◆ Directive:
Nothing besides a number belongs in the answer, which is how many lines of the listing contain the string "outOverflow".
--------
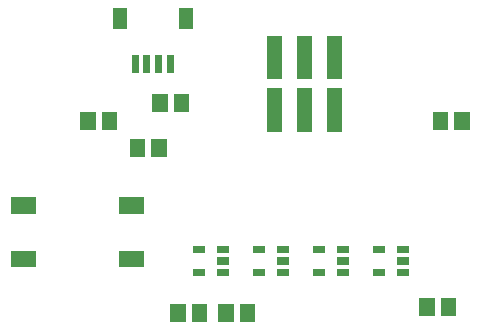
<source format=gbr>
G04 start of page 10 for group -4015 idx -4015 *
G04 Title: (unknown), toppaste *
G04 Creator: pcb 4.0.2 *
G04 CreationDate: Thu Oct 28 20:11:09 2021 UTC *
G04 For: ndholmes *
G04 Format: Gerber/RS-274X *
G04 PCB-Dimensions (mil): 2100.00 2700.00 *
G04 PCB-Coordinate-Origin: lower left *
%MOIN*%
%FSLAX25Y25*%
%LNTOPPASTE*%
%ADD44C,0.0001*%
G54D44*G36*
X95602Y169452D02*X90484D01*
Y163548D01*
X95602D01*
Y169452D01*
G37*
G36*
X88516D02*X83398D01*
Y163548D01*
X88516D01*
Y169452D01*
G37*
G36*
X79602D02*X74484D01*
Y163548D01*
X79602D01*
Y169452D01*
G37*
G36*
X72516D02*X67398D01*
Y163548D01*
X72516D01*
Y169452D01*
G37*
G36*
X73602Y239452D02*X68484D01*
Y233548D01*
X73602D01*
Y239452D01*
G37*
G36*
X66516D02*X61398D01*
Y233548D01*
X66516D01*
Y239452D01*
G37*
G36*
X49602Y233452D02*X44484D01*
Y227548D01*
X49602D01*
Y233452D01*
G37*
G36*
X42516D02*X37398D01*
Y227548D01*
X42516D01*
Y233452D01*
G37*
G36*
X114800Y189000D02*Y186600D01*
X118800D01*
Y189000D01*
X114800D01*
G37*
G36*
Y181200D02*Y178800D01*
X118800D01*
Y181200D01*
X114800D01*
G37*
G36*
X123000D02*Y178800D01*
X127000D01*
Y181200D01*
X123000D01*
G37*
G36*
Y185100D02*Y182700D01*
X127000D01*
Y185100D01*
X123000D01*
G37*
G36*
Y189000D02*Y186600D01*
X127000D01*
Y189000D01*
X123000D01*
G37*
G36*
X155516Y171452D02*X150398D01*
Y165548D01*
X155516D01*
Y171452D01*
G37*
G36*
X162602D02*X157484D01*
Y165548D01*
X162602D01*
Y171452D01*
G37*
G36*
X167145Y233452D02*X162027D01*
Y227548D01*
X167145D01*
Y233452D01*
G37*
G36*
X160059D02*X154941D01*
Y227548D01*
X160059D01*
Y233452D01*
G37*
G36*
X68587Y252551D02*X66225D01*
Y246449D01*
X68587D01*
Y252551D01*
G37*
G36*
X64650D02*X62288D01*
Y246449D01*
X64650D01*
Y252551D01*
G37*
G36*
X60712D02*X58350D01*
Y246449D01*
X60712D01*
Y252551D01*
G37*
G36*
X56775D02*X54413D01*
Y246449D01*
X56775D01*
Y252551D01*
G37*
G36*
X74886Y268299D02*X70162D01*
Y261213D01*
X74886D01*
Y268299D01*
G37*
G36*
X52838D02*X48114D01*
Y261213D01*
X52838D01*
Y268299D01*
G37*
G36*
X94800Y189000D02*Y186600D01*
X98800D01*
Y189000D01*
X94800D01*
G37*
G36*
Y181200D02*Y178800D01*
X98800D01*
Y181200D01*
X94800D01*
G37*
G36*
X103000D02*Y178800D01*
X107000D01*
Y181200D01*
X103000D01*
G37*
G36*
Y185100D02*Y182700D01*
X107000D01*
Y185100D01*
X103000D01*
G37*
G36*
Y189000D02*Y186600D01*
X107000D01*
Y189000D01*
X103000D01*
G37*
G36*
X134800D02*Y186600D01*
X138800D01*
Y189000D01*
X134800D01*
G37*
G36*
Y181200D02*Y178800D01*
X138800D01*
Y181200D01*
X134800D01*
G37*
G36*
X143000D02*Y178800D01*
X147000D01*
Y181200D01*
X143000D01*
G37*
G36*
Y185100D02*Y182700D01*
X147000D01*
Y185100D01*
X143000D01*
G37*
G36*
Y189000D02*Y186600D01*
X147000D01*
Y189000D01*
X143000D01*
G37*
G36*
X124500Y258984D02*X119500D01*
Y244496D01*
X124500D01*
Y258984D01*
G37*
G36*
X114500D02*X109500D01*
Y244496D01*
X114500D01*
Y258984D01*
G37*
G36*
X104500D02*X99500D01*
Y244496D01*
X104500D01*
Y258984D01*
G37*
G36*
Y241504D02*X99500D01*
Y227016D01*
X104500D01*
Y241504D01*
G37*
G36*
X114500D02*X109500D01*
Y227016D01*
X114500D01*
Y241504D01*
G37*
G36*
X124500D02*X119500D01*
Y227016D01*
X124500D01*
Y241504D01*
G37*
G36*
X74800Y189000D02*Y186600D01*
X78800D01*
Y189000D01*
X74800D01*
G37*
G36*
Y181200D02*Y178800D01*
X78800D01*
Y181200D01*
X74800D01*
G37*
G36*
X83000D02*Y178800D01*
X87000D01*
Y181200D01*
X83000D01*
G37*
G36*
Y185100D02*Y182700D01*
X87000D01*
Y185100D01*
X83000D01*
G37*
G36*
Y189000D02*Y186600D01*
X87000D01*
Y189000D01*
X83000D01*
G37*
G36*
X59016Y224452D02*X53898D01*
Y218548D01*
X59016D01*
Y224452D01*
G37*
G36*
X66102D02*X60984D01*
Y218548D01*
X66102D01*
Y224452D01*
G37*
G36*
X50300Y187350D02*Y181850D01*
X58600D01*
Y187350D01*
X50300D01*
G37*
G36*
X14400D02*Y181850D01*
X22700D01*
Y187350D01*
X14400D01*
G37*
G36*
X50300Y205150D02*Y199650D01*
X58600D01*
Y205150D01*
X50300D01*
G37*
G36*
X14400D02*Y199650D01*
X22700D01*
Y205150D01*
X14400D01*
G37*
M02*

</source>
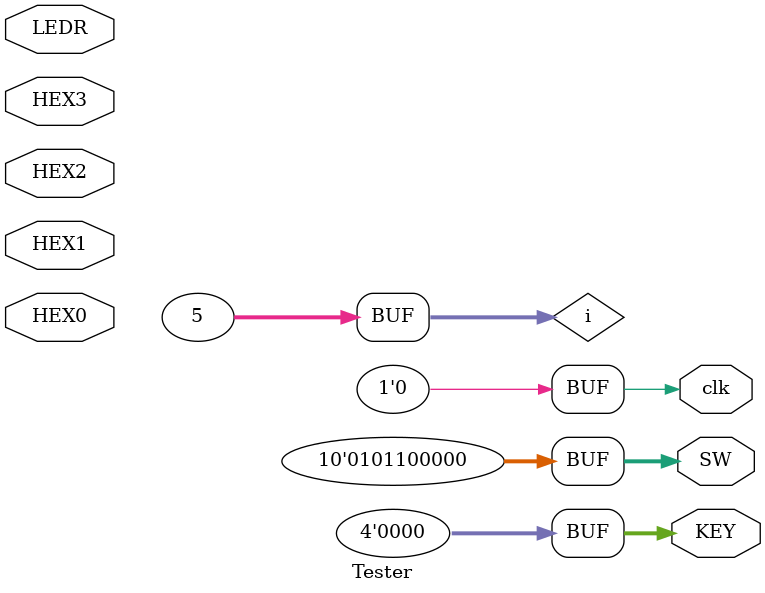
<source format=v>

module aluDemo (HEX0,HEX1,HEX2,HEX3,LEDR,SW,KEY,clk);
	output [6:0] HEX0,HEX1,HEX2,HEX3;
	input [9:0] SW;
	input [3:0] KEY;
	input clk;
	output [9:0] LEDR;
	
	reg [3:0] tHex0,tHex1,tHex2,tHex3;
	wire [6:0] oHex0,oHex1,oHex2,oHex3;
	reg [2:0] Control;
	reg [31:0]BusA,BusB,TempBusA,TempBusB,TempOutBus;
	wire Overflow,Carry,Negative,Zero;
	wire [31:0] outBus;
	reg outZero,outOverflow,outCarry,outNegative;
	integer i;
	reg start;
	
	
	alu my_alu(outBus,Zero,Overflow,Carry,Negative,BusA,BusB,Control);
	
	initial begin
		tHex0=1'b0;
		tHex1=1'b0;
		tHex2=1'b0;
		tHex3=1'b0;
		Control=1'b0;
		BusA=1'b0;
		BusB=1'b0;
		TempBusA=1'b0;
		TempBusB=1'b0;
		TempOutBus=1'b0;
		i=0;
		start=1'b0;
	end
	/*
	always @ (posedge KEY[3]) begin
		if (KEY[3]) begin
			tHex0=1'b0;
			tHex1=1'b0;
			tHex2=1'b0;
			tHex3=1'b0;
			Control=1'b0;
			BusA=1'b0;
			BusB=1'b0;
			TempBusA=1'b0;
			TempBusB=1'b0;
			TempOutBus=1'b0;
		end
	end
	*/
	always @ (negedge clk) begin
		if (KEY[1]) begin
			//TempOutBus=outBus;
			outNegative=Negative;
			outZero=Zero;
			outOverflow=Overflow;
			outCarry=Carry;
			TempOutBus=outBus;
			if (SW[9]) begin
		
			tHex3=TempOutBus[15:12];
			tHex2=TempOutBus[11:8];
			tHex1=TempOutBus[7:4];
			tHex0=TempOutBus[3:0];
		end
		else if (SW[8]) begin
			tHex3=TempBusB[15:12];
			tHex2=TempBusB[11:8];
			tHex1=TempBusB[7:4];
			tHex0=TempBusB[3:0];
		end
		else begin
			tHex3=TempBusA[15:12];
			tHex2=TempBusA[11:8];
			tHex1=TempBusA[7:4];
			tHex0=TempBusA[3:0];
		end
		end
	end
	
	always @ (posedge clk or posedge KEY[3]) begin
		if (KEY[3]) begin
			//tHex0=1'b0;
			//tHex1=1'b0;
			//tHex2=1'b0;
			//tHex3=1'b0;
			Control=1'b0;
			BusA=1'b0;
			BusB=1'b0;
			TempBusA=1'b0;
			TempBusB=1'b0;
			//TempOutBus=1'b0;
		end else begin
		

		//Modify Temp Data
		if (SW[3]&&(SW[9:8]==1'b0)) TempBusA[15:12]=TempBusA[15:12]+1'b1;
		if (SW[2]&&(SW[9:8]==1'b0)) TempBusA[11:8]=TempBusA[11:8]+1'b1;
		if (SW[1]&&(SW[9:8]==1'b0)) TempBusA[7:4]=TempBusA[7:4]+1'b1;
		if (SW[0]&&(SW[9:8]==1'b0)) TempBusA[3:0]=TempBusA[3:0]+1'b1;
		if (SW[3]&&(SW[9:8]==1'b1)) TempBusB[15:12]=TempBusB[15:12]+1'b1;
		if (SW[2]&&(SW[9:8]==1'b1)) TempBusB[11:8]=TempBusB[11:8]+1'b1;
		if (SW[1]&&(SW[9:8]==1'b1)) TempBusB[7:4]=TempBusB[7:4]+1'b1;
		if (SW[0]&&(SW[9:8]==1'b1)) TempBusB[3:0]=TempBusB[3:0]+1'b1;
		
		//Load the input data into the alu
		if (KEY[0]&&(SW[9:8]==1'b0)) BusA=TempBusA;
		else if (KEY[0]&&(SW[9:8]==1'b1)) BusB=TempBusB;
		
		//Control Input
		if (KEY[1]) begin
			start=1'b1;
			//PrevControl=Control;
			
		end	
		//else Control=1'b0;
		
		if (start) begin
			i=i+1;
			Control=i;
		end
		
		//Display
		/*if (SW[9]) begin
		
			tHex3=TempOutBus[15:12];
			tHex2=TempOutBus[11:8];
			tHex1=TempOutBus[7:4];
			tHex0=TempOutBus[3:0];
		end
		else if (SW[8]) begin
			tHex3=TempBusB[15:12];
			tHex2=TempBusB[11:8];
			tHex1=TempBusB[7:4];
			tHex0=TempBusB[3:0];
		end
		else begin
			tHex3=TempBusA[15:12];
			tHex2=TempBusA[11:8];
			tHex1=TempBusA[7:4];
			tHex0=TempBusA[3:0];
		end*/
		
		end

	end
	
	HexDecode hex0 (.outHex(oHex0),.code(tHex0));
	HexDecode hex1 (.outHex(oHex1),.code(tHex1));
	HexDecode hex2 (.outHex(oHex2),.code(tHex2));
	HexDecode hex3 (.outHex(oHex3),.code(tHex3));
	
	
	
	assign LEDR[9]=outCarry;
	assign LEDR[8]=outNegative;
	assign LEDR[7]=outOverflow;
	assign LEDR[6]=outZero;
	assign HEX0=oHex0;
	assign HEX1=oHex1;
	assign HEX2=oHex2;
	assign HEX3=oHex3;
	
endmodule


module HexDecode (outHex,code);
	input [3:0] code;
	reg [6:0] tempHex;
	output [6:0] outHex;
	
	always @ (*) begin
	case (code)
		4'b0000: 	tempHex = 7'b1000000; // 0 
		4'b0001: 	tempHex = 7'b1111001; // 1 
		4'b0010: 	tempHex = 7'b0100100; // 2 
		4'b0011: 	tempHex = 7'b0110000; // 3 
		4'b0100: 	tempHex = 7'b0011001; // 4 
		4'b0101: 	tempHex = 7'b0010010; // 5 
		4'b0110: 	tempHex = 7'b0000010; // 6 
		4'b0111: 	tempHex = 7'b1111000; // 7 
		4'b1000: 	tempHex = 7'b0000000; // 8 
		4'b1001: 	tempHex = 7'b0010000; // 9 
		4'b1010:		tempHex = 7'b0001000; // A
		4'b1011:		tempHex = 7'b0000011; // b	
		4'b1100:		tempHex = 7'b1000110; // C
		4'b1101:		tempHex = 7'b0100001; // d
		4'b1110:		tempHex = 7'b0000110; // E
		4'b1111:		tempHex = 7'b0001110; // F
		default tempHex = 7'bx; 		// default state
	endcase
	end
	
	assign outHex=tempHex;
endmodule

//TESTING

module testBench;

	wire [6:0] HEX0,HEX1,HEX2,HEX3;
	wire [9:0] SW;
	wire [3:0] KEY;
	wire [9:0] LEDR;
	wire clk;
	
	aluDemo my_aluDemo (HEX0,HEX1,HEX2,HEX3,LEDR,SW,KEY,clk);
	Tester aTester (HEX0,HEX1,HEX2,HEX3,LEDR,SW,KEY,clk);

	initial begin
		$dumpfile ("aluDemo.vcd");
		$dumpvars (1,my_aluDemo);
	end
	
endmodule

module Tester (HEX0,HEX1,HEX2,HEX3,LEDR,SW,KEY,clk);

	input wire [6:0] HEX0,HEX1,HEX2,HEX3;
	input wire [9:0] LEDR;
	output reg [9:0] SW;
	output reg [3:0] KEY;
	output reg clk;
	
	parameter stimDelay = 1;
	
	initial
		begin
			//$display ("\t clk \t address \t data \t RW \t OE");
			$monitor ("clk:%b\t HEX1:%b \t\t HEX0:%b \t\t HEX3:%b \t\t HEX2:%b \t KEY0:%b\t KEY1:%b",clk, HEX1,HEX0,HEX3,HEX2,KEY[0],KEY[1]);
		end
	
	integer i;
	
	initial
		begin
			#stimDelay; clk=1'b1; SW=1'b0; KEY=1'b0;
			#stimDelay; clk=1'b0;
			for (i=0;i<28;i=i+1) begin
				#stimDelay; clk=1'b1; SW[0]=1'b1;SW[9:8]=1'b0;
				#stimDelay; clk=1'b0;
			
			end
			#stimDelay; clk=1'b1;SW[0]=1'b0;SW[9:8]=1'b0;
			#stimDelay; clk=1'b0;
			for (i=0;i<5;i=i+1) begin
				#stimDelay; clk=1'b1; SW[0]=1'b1;SW[9:8]=1'b1;
				#stimDelay; clk=1'b0;
			
			end
			
			#stimDelay; clk=1'b1;SW[0]=1'b0;SW[9:8]=1'b0;
			#stimDelay; clk=1'b0;
			#stimDelay; clk=1'b1; 
			#stimDelay; clk=1'b0;
			#stimDelay; clk=1'b1; KEY[0]=1'b1;
			#stimDelay; clk=1'b0;
			#stimDelay; clk=1'b1; SW[9:8]=1'b0;
			#stimDelay; clk=1'b0;
			#stimDelay; clk=1'b1; KEY[0]=1'b0;
			#stimDelay; clk=1'b0;
			#stimDelay; clk=1'b1; SW[9:8]=1'b1;
			#stimDelay; clk=1'b0;
			#stimDelay; clk=1'b1; KEY[0]=1'b1;
			#stimDelay; clk=1'b0;
			#stimDelay; clk=1'b1; KEY[0]=1'b0;
			#stimDelay; clk=1'b0;
			
			
			#stimDelay; clk=1'b1; KEY[1]=1'b1; SW[6:4]=3'b011;
			#stimDelay; clk=1'b0;
			#stimDelay; clk=1'b1; KEY[1]=1'b0;
			#stimDelay; clk=1'b0;
			
			#stimDelay; clk=1'b1; KEY[1]=1'b1;
			#stimDelay; clk=1'b0;
			#stimDelay; clk=1'b1; KEY[1]=1'b0;
			#stimDelay; clk=1'b0;
			
			#stimDelay; clk=1'b1; KEY[1]=1'b1; SW[6:4]=3'b100;
			#stimDelay; clk=1'b0;
			#stimDelay; clk=1'b1; KEY[1]=1'b0;
			#stimDelay; clk=1'b0;
			
			#stimDelay; clk=1'b1; KEY[1]=1'b1;
			#stimDelay; clk=1'b0;
			#stimDelay; clk=1'b1; KEY[1]=1'b0;
			#stimDelay; clk=1'b0;
			
			#stimDelay; clk=1'b1; KEY[1]=1'b1; SW[6:4]=3'b101;
			#stimDelay; clk=1'b0;
			#stimDelay; clk=1'b1; KEY[1]=1'b0;
			#stimDelay; clk=1'b0;
			
			#stimDelay; clk=1'b1; KEY[1]=1'b1;
			#stimDelay; clk=1'b0;
			#stimDelay; clk=1'b1; KEY[1]=1'b0;
			#stimDelay; clk=1'b0;
			
			#stimDelay; clk=1'b1; KEY[1]=1'b1; SW[6:4]=3'b110;
			#stimDelay; clk=1'b0;
			#stimDelay; clk=1'b1; KEY[1]=1'b0;
			#stimDelay; clk=1'b0;
			
			#stimDelay; clk=1'b1; KEY[1]=1'b1;
			#stimDelay; clk=1'b0;
			#stimDelay; clk=1'b1; KEY[1]=1'b0;
			#stimDelay; clk=1'b0;
			
			#stimDelay; clk=1'b1;
			#stimDelay; clk=1'b0;
			#stimDelay; clk=1'b1;
			#stimDelay; clk=1'b0;
			#stimDelay; clk=1'b1;
			#stimDelay; clk=1'b0;
			#stimDelay; clk=1'b1;
			#stimDelay; clk=1'b0;
			#stimDelay; clk=1'b1;
			#stimDelay; clk=1'b0;
			#stimDelay; clk=1'b1;
			#stimDelay; clk=1'b0;
			#stimDelay; clk=1'b1;
			#stimDelay; clk=1'b0;
			#stimDelay; clk=1'b1;
			#stimDelay; clk=1'b0;
			#stimDelay; clk=1'b1;
			#stimDelay; clk=1'b0;
			#stimDelay; clk=1'b1;
			#stimDelay; clk=1'b0;
			#stimDelay; clk=1'b1;
			#stimDelay; clk=1'b0;
			#stimDelay; clk=1'b1;
			#stimDelay; clk=1'b0;
			#stimDelay; clk=1'b1;
			#stimDelay; clk=1'b0;
			#stimDelay; clk=1'b1;
			#stimDelay; clk=1'b0;
			#stimDelay; clk=1'b1;
			#stimDelay; clk=1'b0;
			#stimDelay; clk=1'b1;
			#stimDelay; clk=1'b0;
			#stimDelay; clk=1'b1;
			#stimDelay; clk=1'b0;
			#stimDelay; clk=1'b1;
			#stimDelay; clk=1'b0;
			#stimDelay; clk=1'b1;
			#stimDelay; clk=1'b0;
			#stimDelay; clk=1'b1;
			#stimDelay; clk=1'b0;
			#stimDelay; clk=1'b1;
			#stimDelay; clk=1'b0;
			#stimDelay; clk=1'b1;
			#stimDelay; clk=1'b0;

		end

endmodule

</source>
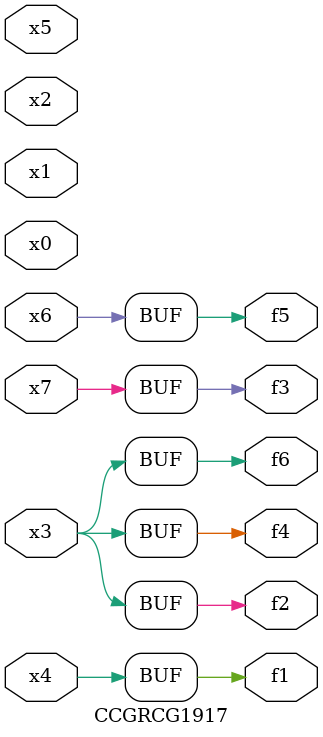
<source format=v>
module CCGRCG1917(
	input x0, x1, x2, x3, x4, x5, x6, x7,
	output f1, f2, f3, f4, f5, f6
);
	assign f1 = x4;
	assign f2 = x3;
	assign f3 = x7;
	assign f4 = x3;
	assign f5 = x6;
	assign f6 = x3;
endmodule

</source>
--------
◆ Answer area:
3